Look below for the line containing "services and as"; from there through the line containing "incremental backup, you", both lines included, please set down each line exactly and nothing else.

• **Records excerpted from a collection**
□ □ □ □ □
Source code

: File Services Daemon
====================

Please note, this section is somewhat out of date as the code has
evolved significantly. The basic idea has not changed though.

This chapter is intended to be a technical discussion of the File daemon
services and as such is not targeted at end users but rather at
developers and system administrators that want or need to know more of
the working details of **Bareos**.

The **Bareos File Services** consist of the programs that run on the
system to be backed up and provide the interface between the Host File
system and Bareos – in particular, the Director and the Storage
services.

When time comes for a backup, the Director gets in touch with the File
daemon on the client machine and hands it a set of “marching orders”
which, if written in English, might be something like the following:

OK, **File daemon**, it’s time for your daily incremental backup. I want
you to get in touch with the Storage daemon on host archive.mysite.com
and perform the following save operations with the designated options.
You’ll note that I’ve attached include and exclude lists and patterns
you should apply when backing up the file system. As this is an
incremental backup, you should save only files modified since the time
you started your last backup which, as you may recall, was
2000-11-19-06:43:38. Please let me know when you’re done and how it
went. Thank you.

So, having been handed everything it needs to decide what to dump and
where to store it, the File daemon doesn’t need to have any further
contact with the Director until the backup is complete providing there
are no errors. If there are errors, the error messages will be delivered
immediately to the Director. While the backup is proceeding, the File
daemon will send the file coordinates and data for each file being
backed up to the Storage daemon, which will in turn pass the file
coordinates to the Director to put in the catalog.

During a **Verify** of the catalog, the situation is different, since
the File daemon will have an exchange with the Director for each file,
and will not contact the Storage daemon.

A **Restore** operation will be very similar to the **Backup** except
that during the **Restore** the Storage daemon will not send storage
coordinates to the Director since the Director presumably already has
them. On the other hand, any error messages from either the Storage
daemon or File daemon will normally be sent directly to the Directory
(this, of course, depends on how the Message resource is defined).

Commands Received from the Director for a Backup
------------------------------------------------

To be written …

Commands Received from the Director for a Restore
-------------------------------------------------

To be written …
□ □ □ □ □
• **Task response**
services and as such is not targeted at end users but rather at
developers and system administrators that want or need to know more of
the working details of **Bareos**.

The **Bareos File Services** consist of the programs that run on the
system to be backed up and provide the interface between the Host File
system and Bareos – in particular, the Director and the Storage
services.

When time comes for a backup, the Director gets in touch with the File
daemon on the client machine and hands it a set of “marching orders”
which, if written in English, might be something like the following:

OK, **File daemon**, it’s time for your daily incremental backup. I want
you to get in touch with the Storage daemon on host archive.mysite.com
and perform the following save operations with the designated options.
You’ll note that I’ve attached include and exclude lists and patterns
you should apply when backing up the file system. As this is an
incremental backup, you should save only files modified since the time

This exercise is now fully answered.